La politique du virus

par LEROY JEROME
Publié le 6 mars 2020 à 11:13 Mise à jour le 5 mars 2020

Donc, il y a une épidémie. Le Coronavirus, ou le COVID-19, comme vous voudrez, occupe l’essentiel de l’actualité. C’est normal, me direz-vous. Toute la question est pourtant de savoir comment il occupe cette actualité.

Les hommes politiques sont unanimes, ou presque. Devant la gravité du péril, c’est l’union sacrée derrière le gouvernement si on excepte l’habituelle bêtise des populistes qui, de Éric Ciotti à Marine Le Pen, profitent sans vergogne de la peur pour faire passer leurs habituelles marottes : fermeture des frontières car il est bien connu que le virus chinois est une sorte de migrant clandestin qu’on reconnaît à ses yeux bridés. C’est la même inconséquence que lorsque ces xénophobes demandent la suppression de l’Aide médicale d’État pour les étrangers sur notre sol, au nom de la préférence nationale, sans réfléchir un seul instant que cette aide médicale peut précisément aussi servir à repérer et à soigner des malades contagieux qui, sans elle, seraient perdues dans la nature.

Passons sur ces réactions aussi stupides que dangereuses, mais ne soyons pas naïfs pour autant. Le Coronavirus est aussi un formidable révélateur des contradictions du capitalisme mondialisé. Voilà qu’on fait semblant de découvrir que la Chine est, selon le cliché journalistique, devenue « l’usine du monde », que la Chine à l’arrêt, cela signifie un danger pour l’économie et, ce qui est tout de même un peu gênant par les temps qui courent, une éventuelle pénurie de médicaments parce qu’ils sont fabriqués là-bas.

Évidemment, sauf du côté de la gauche, personne ne va jusqu’au bout du constat et ose demander pourquoi les grands labos français ne les produisent pas chez nous ? Tout simplement, vous l’aurez deviné, parce que c’est moins cher en Chine. Et ce qui est valable pour les téléphones portables, les fringues et de plus en plus de produits manufacturés, l’est aussi pour le paracétamol.
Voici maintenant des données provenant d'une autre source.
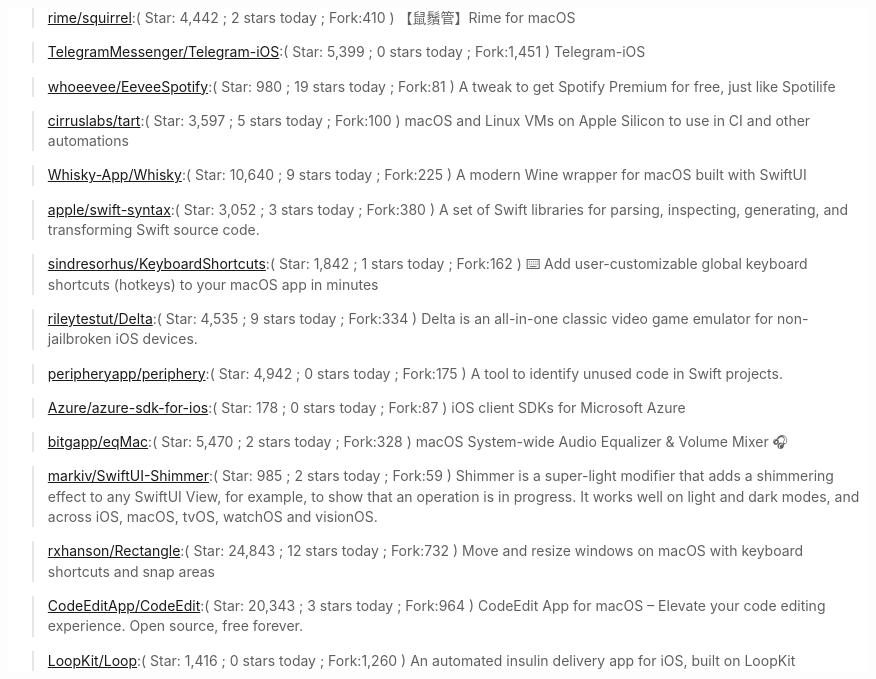 > [rime/squirrel](https://github.com/rime/squirrel):( Star: 4,442 ; 2 stars today ; Fork:410 ) 
 > 【鼠鬚管】Rime for macOS

> [TelegramMessenger/Telegram-iOS](https://github.com/TelegramMessenger/Telegram-iOS):( Star: 5,399 ; 0 stars today ; Fork:1,451 ) 
 > Telegram-iOS

> [whoeevee/EeveeSpotify](https://github.com/whoeevee/EeveeSpotify):( Star: 980 ; 19 stars today ; Fork:81 ) 
 > A tweak to get Spotify Premium for free, just like Spotilife

> [cirruslabs/tart](https://github.com/cirruslabs/tart):( Star: 3,597 ; 5 stars today ; Fork:100 ) 
 > macOS and Linux VMs on Apple Silicon to use in CI and other automations

> [Whisky-App/Whisky](https://github.com/Whisky-App/Whisky):( Star: 10,640 ; 9 stars today ; Fork:225 ) 
 > A modern Wine wrapper for macOS built with SwiftUI

> [apple/swift-syntax](https://github.com/apple/swift-syntax):( Star: 3,052 ; 3 stars today ; Fork:380 ) 
 > A set of Swift libraries for parsing, inspecting, generating, and transforming Swift source code.

> [sindresorhus/KeyboardShortcuts](https://github.com/sindresorhus/KeyboardShortcuts):( Star: 1,842 ; 1 stars today ; Fork:162 ) 
 > ⌨️ Add user-customizable global keyboard shortcuts (hotkeys) to your macOS app in minutes

> [rileytestut/Delta](https://github.com/rileytestut/Delta):( Star: 4,535 ; 9 stars today ; Fork:334 ) 
 > Delta is an all-in-one classic video game emulator for non-jailbroken iOS devices.

> [peripheryapp/periphery](https://github.com/peripheryapp/periphery):( Star: 4,942 ; 0 stars today ; Fork:175 ) 
 > A tool to identify unused code in Swift projects.

> [Azure/azure-sdk-for-ios](https://github.com/Azure/azure-sdk-for-ios):( Star: 178 ; 0 stars today ; Fork:87 ) 
 > iOS client SDKs for Microsoft Azure

> [bitgapp/eqMac](https://github.com/bitgapp/eqMac):( Star: 5,470 ; 2 stars today ; Fork:328 ) 
 > macOS System-wide Audio Equalizer & Volume Mixer 🎧

> [markiv/SwiftUI-Shimmer](https://github.com/markiv/SwiftUI-Shimmer):( Star: 985 ; 2 stars today ; Fork:59 ) 
 > Shimmer is a super-light modifier that adds a shimmering effect to any SwiftUI View, for example, to show that an operation is in progress. It works well on light and dark modes, and across iOS, macOS, tvOS, watchOS and visionOS.

> [rxhanson/Rectangle](https://github.com/rxhanson/Rectangle):( Star: 24,843 ; 12 stars today ; Fork:732 ) 
 > Move and resize windows on macOS with keyboard shortcuts and snap areas

> [CodeEditApp/CodeEdit](https://github.com/CodeEditApp/CodeEdit):( Star: 20,343 ; 3 stars today ; Fork:964 ) 
 > CodeEdit App for macOS – Elevate your code editing experience. Open source, free forever.

> [LoopKit/Loop](https://github.com/LoopKit/Loop):( Star: 1,416 ; 0 stars today ; Fork:1,260 ) 
 > An automated insulin delivery app for iOS, built on LoopKit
La course au profit, le moins disant social, la désindustrialisation cynique de la France apparaissent ainsi en pleine lumière.

On doit même supporter les inquiétudes des libéraux pour qui le nombre de mortsdéjà effectif ou à venir n’est pas grand- chose face à la chute de la Bourse. « Et notre croissance, alors ? Et nos pauvres actionnaires ? » L’absurdité de la situation ferait rire si elle n’était pas tragique.Les capitalistes sont ces gens qui continueront à vouloir gagner de l’argent même pendant la fin du monde et le camarade Lénine avait déjà bien compris leur logique suicidaire quand il disait qu’ils seraient même capables ne nous vendre la corde pour les pendre. Le problème, aujourd’hui, c’est qu’on aimerait bien qu’ils ne nous entraînent pas avec eux dans leur fin.

Ce que révèle aussi le Coronavirus, c’est l’hypocrisie du pouvoir vis-à-vis de notre système de santé. Alors qu’Agnès Buzyn a quitté son ministère pour les municipales en pleine crise des hôpitaux, on ne tarit pas d’éloge sur l’excellence de notre système, le meilleur du monde, sur la compétence et le dévouement des soignants. En tout cas, si c’est toujours vrai,ce n’est pas grâce à Macron, qui, là comme ailleurs, ne fait qu’appliquer une logique comptable dans le mépris le plus total des blouses blanches et des urgences au bord du désespoir et de l’épuisement.

Alors qu’il est venu parader, le 27 février, à l’hôpital de la Pitié- Salpêtrière comme un général passant ses troupes en revue, il y a quand même eu un neurologue pour lui faire remarquer, dans une phrase cinglante : « Vous savez, quand il a fallu sauver Notre-Dame, il y avait beaucoup de monde. Là, il faut sauver l’hôpital public qui est en train de flamber à la même vitesse. » Alors, oui, le Coronavirus fait de la politique. Se mobiliser contre lui est une chose, mais il ne faut pas oublier de quoi il est le nom : celui de la déraison capitaliste qui a fait de la santé des hommes une marchandise comme une autre.